Stack was “blown away” by the early animal results. “I’ve not seen anything so dramatic in 44 years of practice,” he says.

Gaining success with older techniques 

Meanwhile, Murry and his colleagues at the University of Southern California are reprogramming adult blood stem cells to become heart muscle cells that are then transplanted. After decades of stop-and-go progress, the method finally works. “We are making new muscles in the heart that is improving heart function; the science is there,” Murry says.

The technique has been tested in mice, rats, guinea pigs, nonhuman primates, and pigs, with human trials expected to start in 2027. “I have a rational basis to say we’ve hit all the major roadblocks we’re going to,” Murry says.

The final obstacle was that, in rhesus macaque monkeys, the new cells beat too fast the first few months after transplantation, triggering palpitations. Giving the animals drugs that modulate their heart rhythm or, alternatively, employing gene editing in the cells before implanting solved the problem.
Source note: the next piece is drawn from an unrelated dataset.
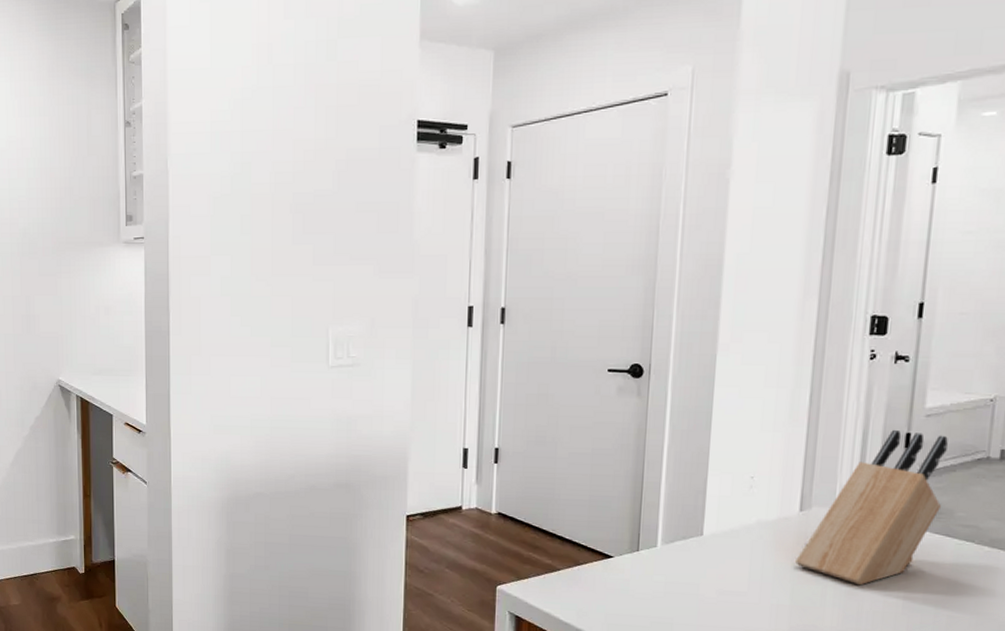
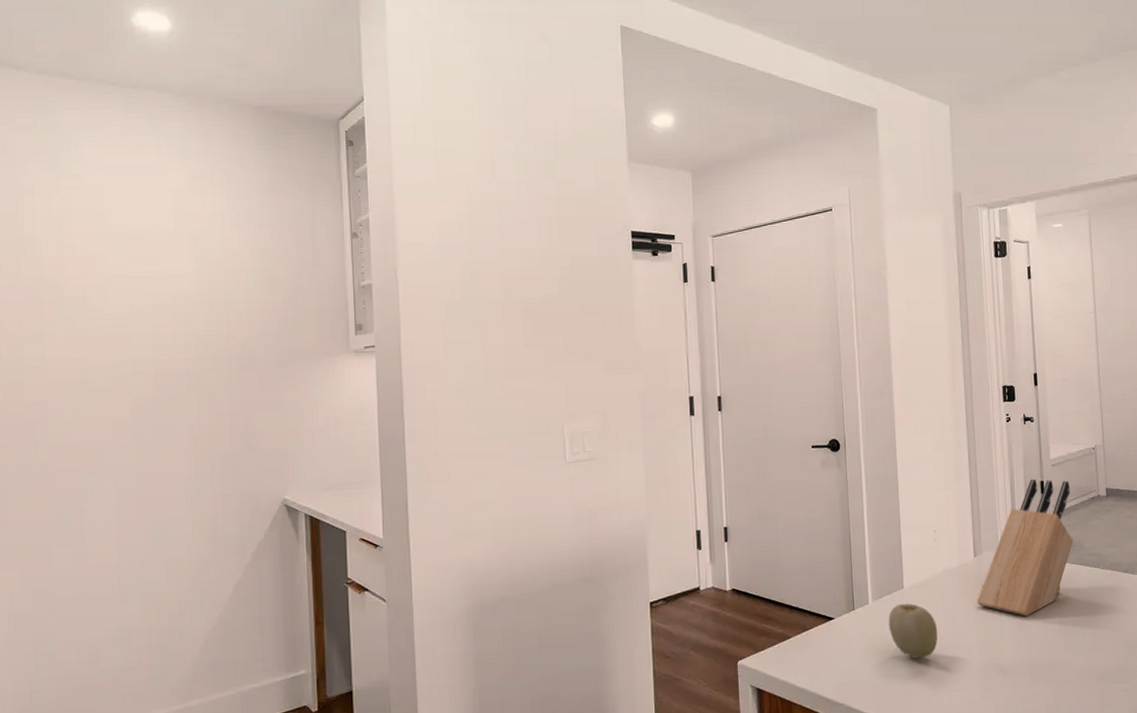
fruit: none [678,551,740,613] -> present [888,603,938,659]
In a study published July 2024, two monkeys embraced the new cells without incident when treated after a heart attack, their hearts beating as if they never sustained injury.

Past and future speed bumps in regenerative medicine

As with older techniques, the approach of using drugs to stimulate the body’s natural stem cells isn’t without setbacks. Scripps has also been trying to target stem cells to generate new joint cartilage for osteoarthritis, but the drug hit hurdles before its final lap.

The medicine proved effective in animal models by inducing stem cells to make new joint tissue. But injecting the drug into the knees of 60 people in an early-stage clinical trial didn’t produce sufficient quantities of cartilage to make a meaningful difference, according to unpublished research. Scripps has pulled back further studies until it develops a longer-lasting formulation. 

Novartis is also testing a drug to stimulate cartilage regrowth, successfully completing a small safety study in some two dozen patients. The company is in the process of testing a larger number of people for safety and effectiveness; company officials are not yet commenting on its progress.

While the finish line for regenerative medicine is closer than ever, new challenges may yet emerge. One is ensuring the sweet spot between growing wanted tissue and overstimulating cells, which could lead to cancer. “The real challenge moving forward is to try to figure out where, when and how much to activate these pathways, to enhance the repair without triggering unintended consequences,” Yale’s Chioccioli says. Scientists are so far heartened by the lack of this issue in their smaller safety studies and in Murry’s pig research, which found no abnormal cells in the heart or other organs.

After decades of experimentation, it may finally soon be possible to repair damaged organs in a way that gives sick people a new shot at a quality life, says Mike Bollong, associate professor of chemistry at Scripps Research. “That’s really what regenerative medicine is about.”